# Work task:
Retrieve all lines below that have the string "with".

(Page layout parsing data)
=== Section Start ===
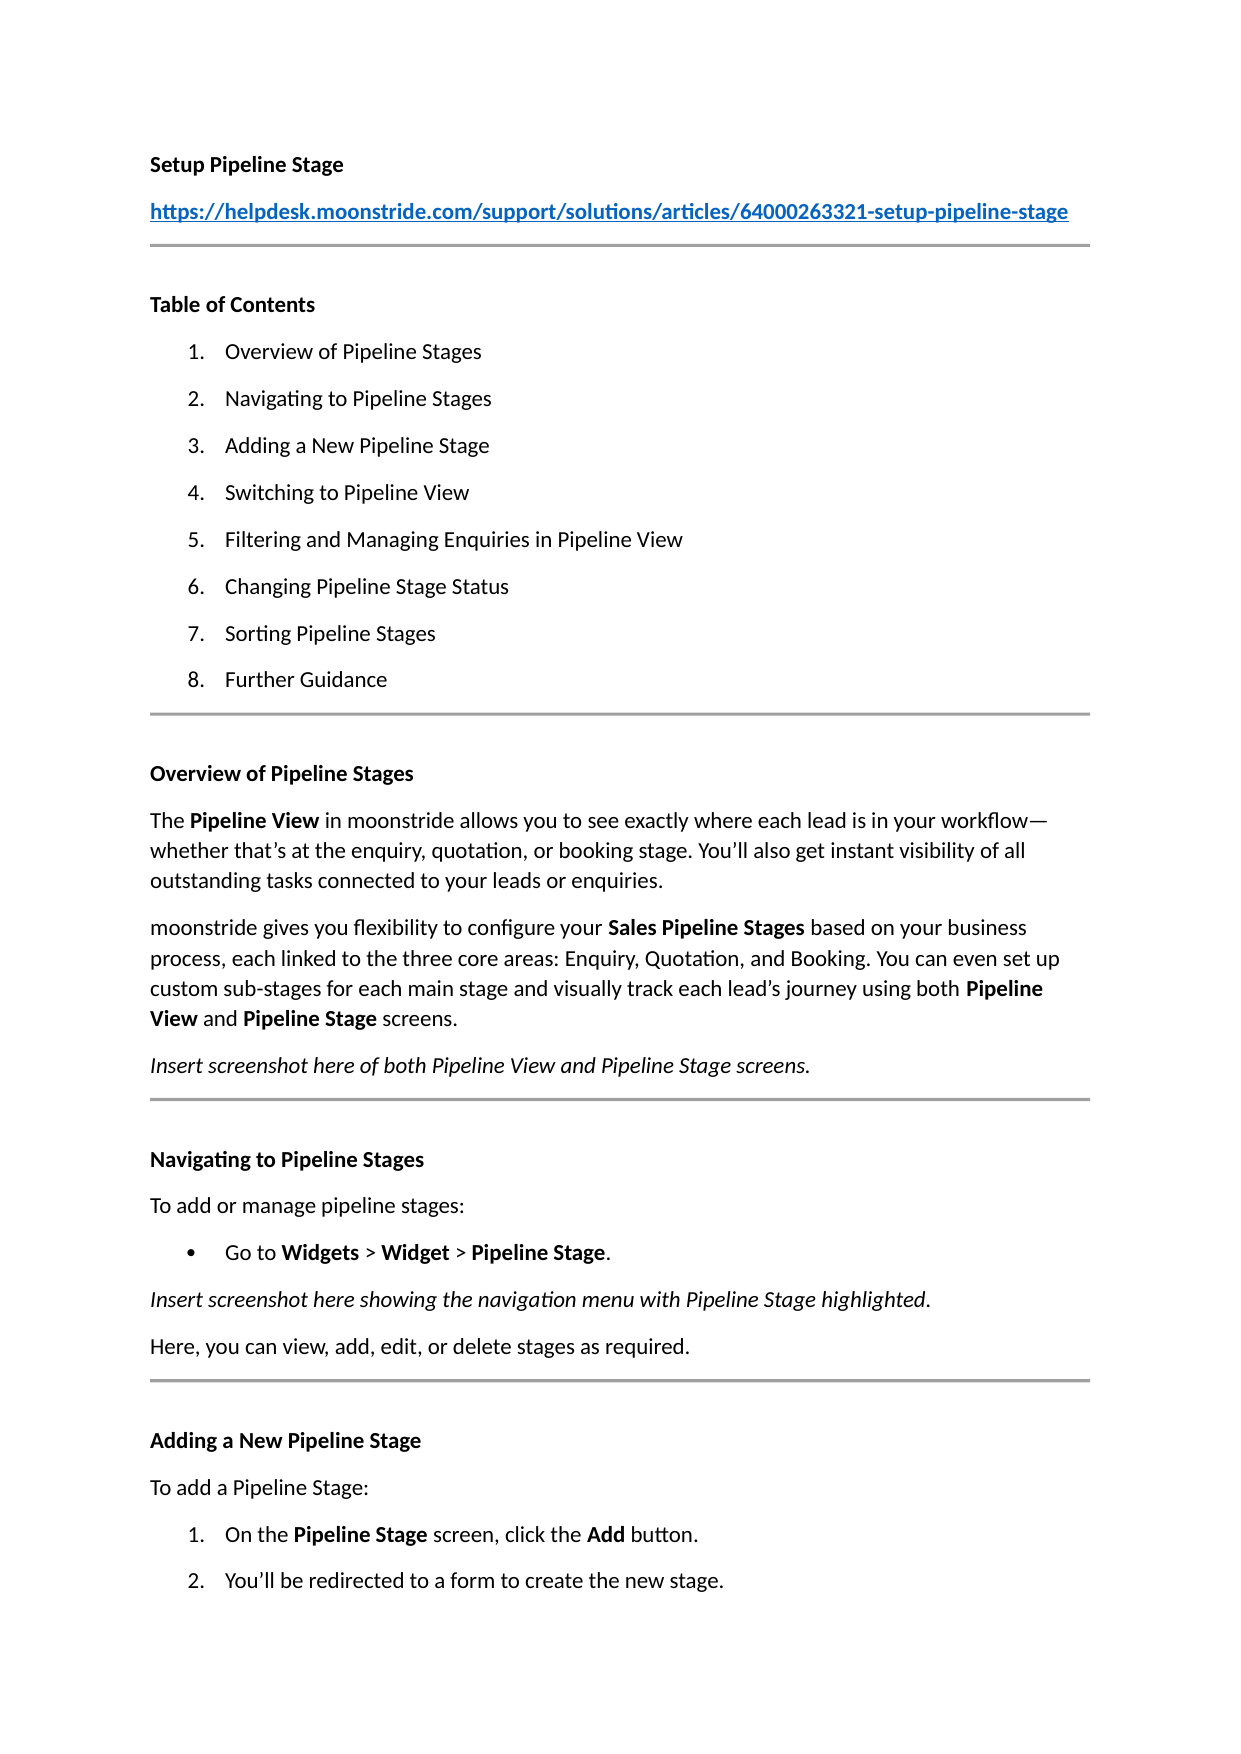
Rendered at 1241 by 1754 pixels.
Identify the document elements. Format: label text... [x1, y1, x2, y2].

text Setup Pipeline Stage [150, 150, 1090, 178]
text To add or manage pipeline stages: [150, 1192, 1090, 1220]
list On the Pipeline Stage screen, click the Add button. [187, 1520, 1090, 1548]
list Navigating to Pipeline Stages [187, 384, 1090, 412]
text Insert screenshot here showing the navigation menu with Pipeline Stage highlighted. [150, 1285, 1090, 1313]
text To add a Pipeline Stage: [150, 1473, 1090, 1501]
list Changing Pipeline Stage Status [187, 572, 1090, 600]
list Go to Widgets > Widget > Pipeline Stage. [187, 1238, 1090, 1267]
text Navigating to Pipeline Stages [150, 1145, 1090, 1173]
text https://helpdesk.moonstride.com/support/solutions/articles/64000263321-setup-pipeline-stage [150, 197, 1090, 225]
list Overview of Pipeline Stages [187, 337, 1090, 366]
text Insert screenshot here of both Pipeline View and Pipeline Stage screens. [150, 1051, 1090, 1079]
list Switching to Pipeline View [187, 478, 1090, 506]
text Adding a New Pipeline Stage [150, 1426, 1090, 1454]
list Adding a New Pipeline Stage [187, 431, 1090, 459]
list Filtering and Managing Enquiries in Pipeline View [187, 525, 1090, 553]
text Table of Contents [150, 291, 1090, 319]
text Here, you can view, add, edit, or delete stages as required. [150, 1332, 1090, 1360]
list Further Guidance [187, 666, 1090, 694]
text Overview of Pipeline Stages [150, 759, 1090, 787]
text moonstride gives you flexibility to configure your Sales Pipeline Stages based on your business process, each linked to the three core areas: Enquiry, Quotation, and Booking. You can even set up custom sub-stages for each main stage and visually track each lead’s journey using both Pipeline View and Pipeline Stage screens. [150, 913, 1090, 1032]
list Sorting Pipeline Stages [187, 619, 1090, 647]
text The Pipeline View in moonstride allows you to see exactly where each lead is in your workflow—whether that’s at the enquiry, quotation, or booking stage. You’ll also get instant visibility of all outstanding tasks connected to your leads or enquiries. [150, 806, 1090, 895]
list You’ll be redirected to a form to create the new stage. [187, 1567, 1090, 1595]
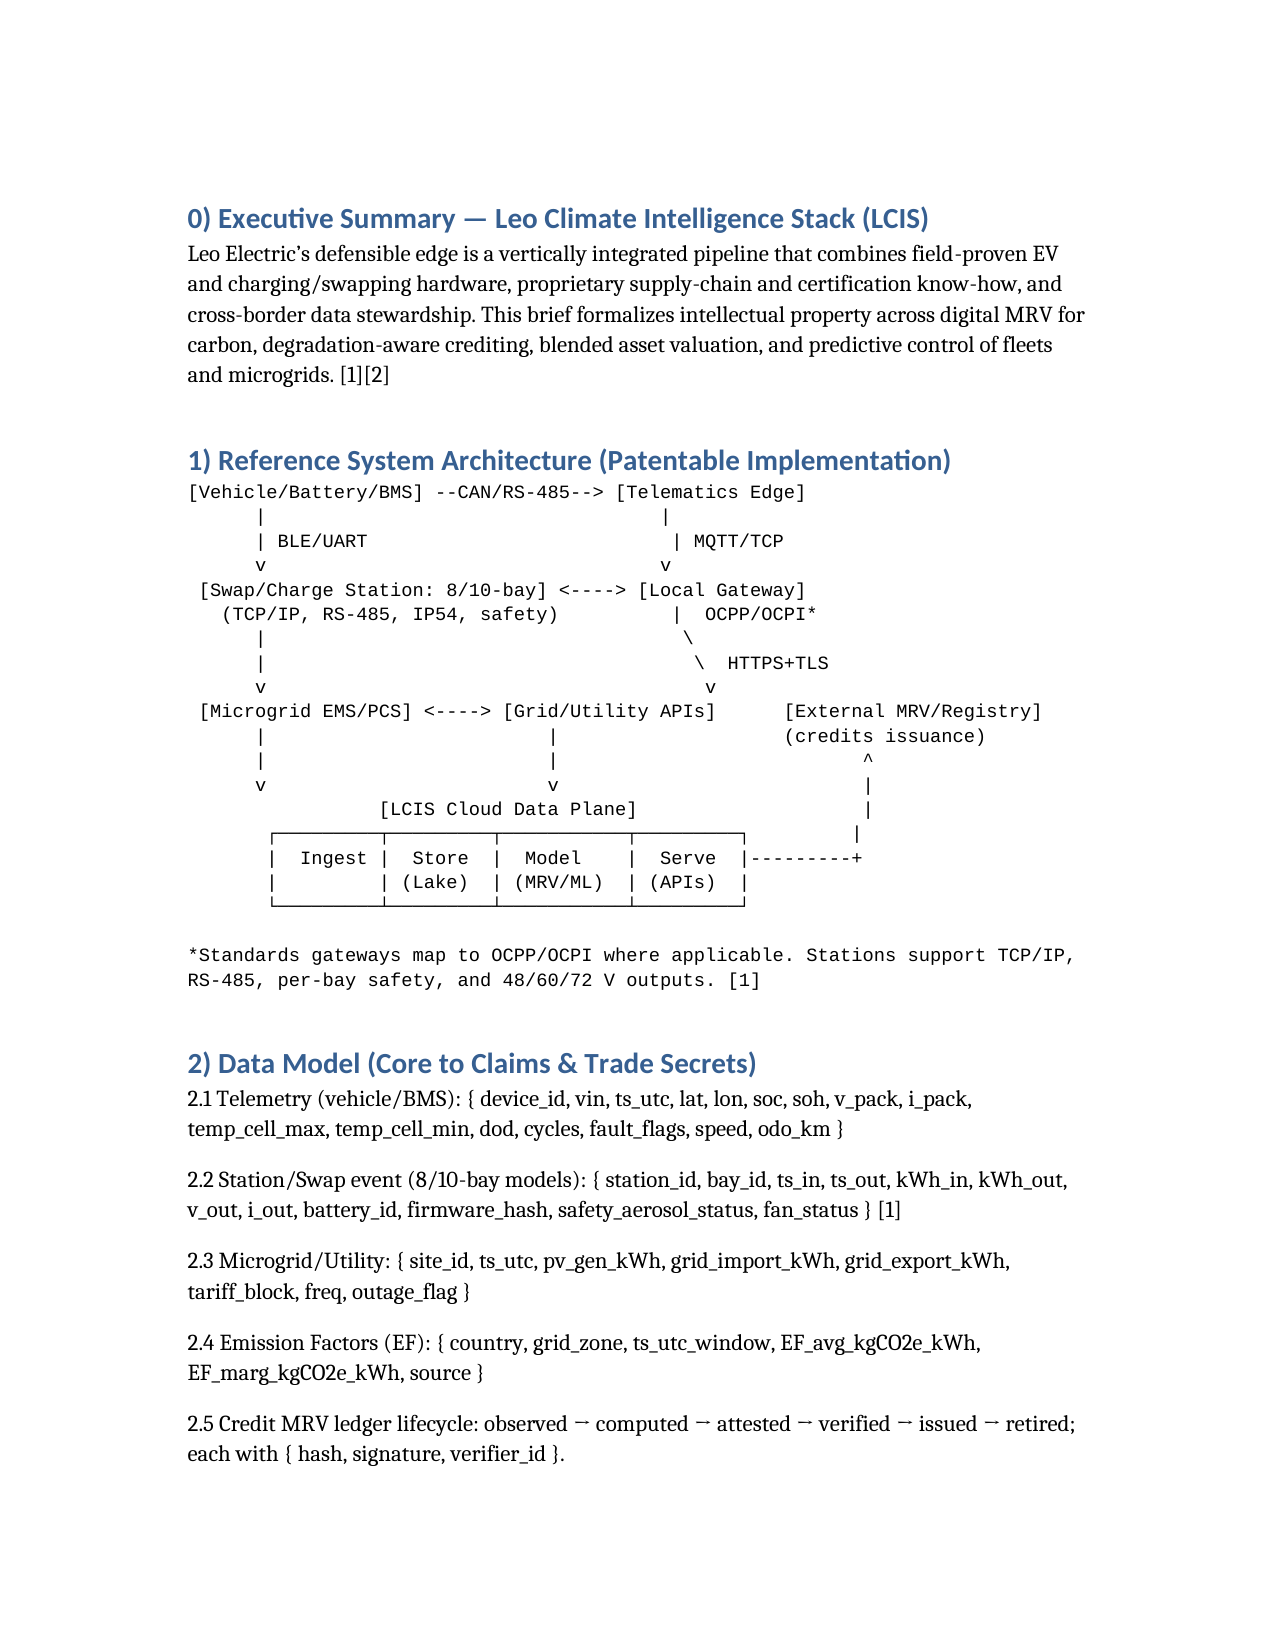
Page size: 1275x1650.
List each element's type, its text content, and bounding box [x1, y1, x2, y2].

text Leo Electric’s defensible edge is a vertically integrated pipeline that combines field‑proven EV and charging/swapping hardware, proprietary supply‑chain and certification know‑how, and cross‑border data stewardship. This brief formalizes intellectual property across digital MRV for carbon, degradation‑aware crediting, blended asset valuation, and predictive control of fleets and microgrids. [1][2] [187, 241, 1087, 388]
text 2.2 Station/Swap event (8/10‑bay models): { station_id, bay_id, ts_in, ts_out, kWh_in, kWh_out, v_out, i_out, battery_id, firmware_hash, safety_aerosol_status, fan_status } [1] [187, 1167, 1087, 1223]
text 2.5 Credit MRV ledger lifecycle: observed → computed → attested → verified → issued → retired; each with { hash, signature, verifier_id }. [187, 1411, 1087, 1467]
text 2.3 Microgrid/Utility: { site_id, ts_utc, pv_gen_kWh, grid_import_kWh, grid_export_kWh, tariff_block, freq, outage_flag } [187, 1248, 1087, 1305]
text 2.4 Emission Factors (EF): { country, grid_zone, ts_utc_window, EF_avg_kgCO2e_kWh, EF_marg_kgCO2e_kWh, source } [187, 1329, 1087, 1386]
subtitle 0) Executive Summary — Leo Climate Intelligence Stack (LCIS) [187, 200, 1087, 236]
text 2.1 Telemetry (vehicle/BMS): { device_id, vin, ts_utc, lat, lon, soc, soh, v_pack, i_pack, temp_cell_max, temp_cell_min, dod, cycles, fault_flags, speed, odo_km } [187, 1086, 1087, 1142]
subtitle 2) Data Model (Core to Claims & Trade Secrets) [187, 1045, 1087, 1080]
subtitle 1) Reference System Architecture (Patentable Implementation) [187, 442, 1087, 478]
text [Vehicle/Battery/BMS] --CAN/RS-485--> [Telematics Edge] | | | BLE/UART | MQTT/TCP v v [Swap/Charge Station: 8/10‑bay] <----> [Local Gateway] (TCP/IP, RS-485, IP54, safety) | OCPP/OCPI* | \ | \ HTTPS+TLS v v [Microgrid EMS/PCS] <----> [Grid/Utility APIs] [External MRV/Registry] | | (credits issuance) | | ^ v v | [LCIS Cloud Data Plane] | ┌─────────┬─────────┬───────────┬─────────┐ | | Ingest | Store | Model | Serve |---------+ | | (Lake) | (MRV/ML) | (APIs) | └─────────┴─────────┴───────────┴─────────┘ *Standards gateways map to OCPP/OCPI where applicable. Stations support TCP/IP, RS‑485, per‑bay safety, and 48/60/72 V outputs. [1] [187, 483, 1087, 992]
=== Section End ===
# Answer space:
text Insert screenshot here showing the navigation menu with Pipeline Stage highlighted. [150, 1285, 1090, 1313]
text 2.5 Credit MRV ledger lifecycle: observed → computed → attested → verified → issued → retired; each with { hash, signature, verifier_id }. [187, 1411, 1087, 1467]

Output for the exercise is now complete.